Afakos made a squeaking, cackling sound like a crow. I wasn’t sure at first what he was doing, until I understood the expression in his half-closed eyes: he was chuckling.
“As you can see, I love things. Things of all kinds. But I am resolved not to gather any more. Because all this will be gone, soon. There is no point.”
I felt a bit of relief trickle over me. “I thought you were avoiding me.”
“I was.” He looked at me with an eye as milky as an opal. “It doesn’t serve me well to get too involved with people. You are a fickle species. You usually want something. And you don’t live long.”
I swallowed. I couldn’t speak to the long life part of the equation. I struggled to articulate what I felt, to be honest and still respectful: “I just…want to get to know you. To be in the orbit of something…magical.”
Afakos snorted. “It always begins like this. The wonder. And then the desire to exploit.” He huffed and put his head down between his paws.

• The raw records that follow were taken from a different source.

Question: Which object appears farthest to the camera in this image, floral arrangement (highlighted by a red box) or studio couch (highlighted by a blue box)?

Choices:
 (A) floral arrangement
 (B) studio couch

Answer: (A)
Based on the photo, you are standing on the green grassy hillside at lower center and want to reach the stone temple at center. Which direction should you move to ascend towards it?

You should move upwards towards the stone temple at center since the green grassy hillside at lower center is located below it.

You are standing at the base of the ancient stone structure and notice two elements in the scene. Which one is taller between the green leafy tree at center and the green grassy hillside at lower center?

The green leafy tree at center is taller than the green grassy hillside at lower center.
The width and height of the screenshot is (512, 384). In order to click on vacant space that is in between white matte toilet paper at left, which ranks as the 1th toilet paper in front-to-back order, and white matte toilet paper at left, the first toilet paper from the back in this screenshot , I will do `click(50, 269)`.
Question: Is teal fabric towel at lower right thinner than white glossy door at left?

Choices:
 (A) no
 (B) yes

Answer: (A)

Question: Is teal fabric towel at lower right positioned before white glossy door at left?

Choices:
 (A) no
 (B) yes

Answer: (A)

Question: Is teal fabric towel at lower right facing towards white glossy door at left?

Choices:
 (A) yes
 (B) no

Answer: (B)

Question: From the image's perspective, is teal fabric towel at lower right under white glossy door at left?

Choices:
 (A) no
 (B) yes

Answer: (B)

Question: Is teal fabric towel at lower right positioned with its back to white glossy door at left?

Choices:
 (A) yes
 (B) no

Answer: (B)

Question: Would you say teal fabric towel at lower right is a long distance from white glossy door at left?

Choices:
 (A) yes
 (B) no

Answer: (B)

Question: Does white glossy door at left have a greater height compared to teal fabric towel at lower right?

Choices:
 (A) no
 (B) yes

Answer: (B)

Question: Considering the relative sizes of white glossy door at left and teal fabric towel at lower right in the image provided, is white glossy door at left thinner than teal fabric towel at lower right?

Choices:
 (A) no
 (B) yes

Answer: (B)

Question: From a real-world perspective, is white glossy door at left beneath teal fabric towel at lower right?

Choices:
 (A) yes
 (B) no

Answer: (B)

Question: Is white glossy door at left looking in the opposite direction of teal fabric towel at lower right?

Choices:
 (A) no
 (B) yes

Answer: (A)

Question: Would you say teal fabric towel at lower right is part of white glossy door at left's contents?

“You’ve never had friends?”
“I’ve had friends of my own kind, long before they scattered. And a few humans. That rarely ended well.” He closed his eyes, and I wondered if he was pretending to sleep.
I wouldn’t let him. “It didn’t always end badly, though, did it?”
He opened one eye. “There was one time that wasn’t a total disaster. A medicine woman. She would sit at the bottom of a walnut tree and sing to me. You remind me a bit of her. Especially now with the dark hair.”
I fingered the fringe of my hair self-consciously.
“She would bring me roasted walnuts in the fall.” His lips pulled back across his teeth, the ghost, maybe, of remembered joy. “She showed me her children when they were born, asked me to bless them. I did…and whispered a few tricks of magic to her in return.”
My head lifted. I was curious about the magic, but too timid to ask.
“She was heavy with child one winter when she came to see me. Her steps were deep in the snow. It seemed different, that time, than it had been with the other children. I pressed my nose to her belly and knew that her child smelled like death, like a stone.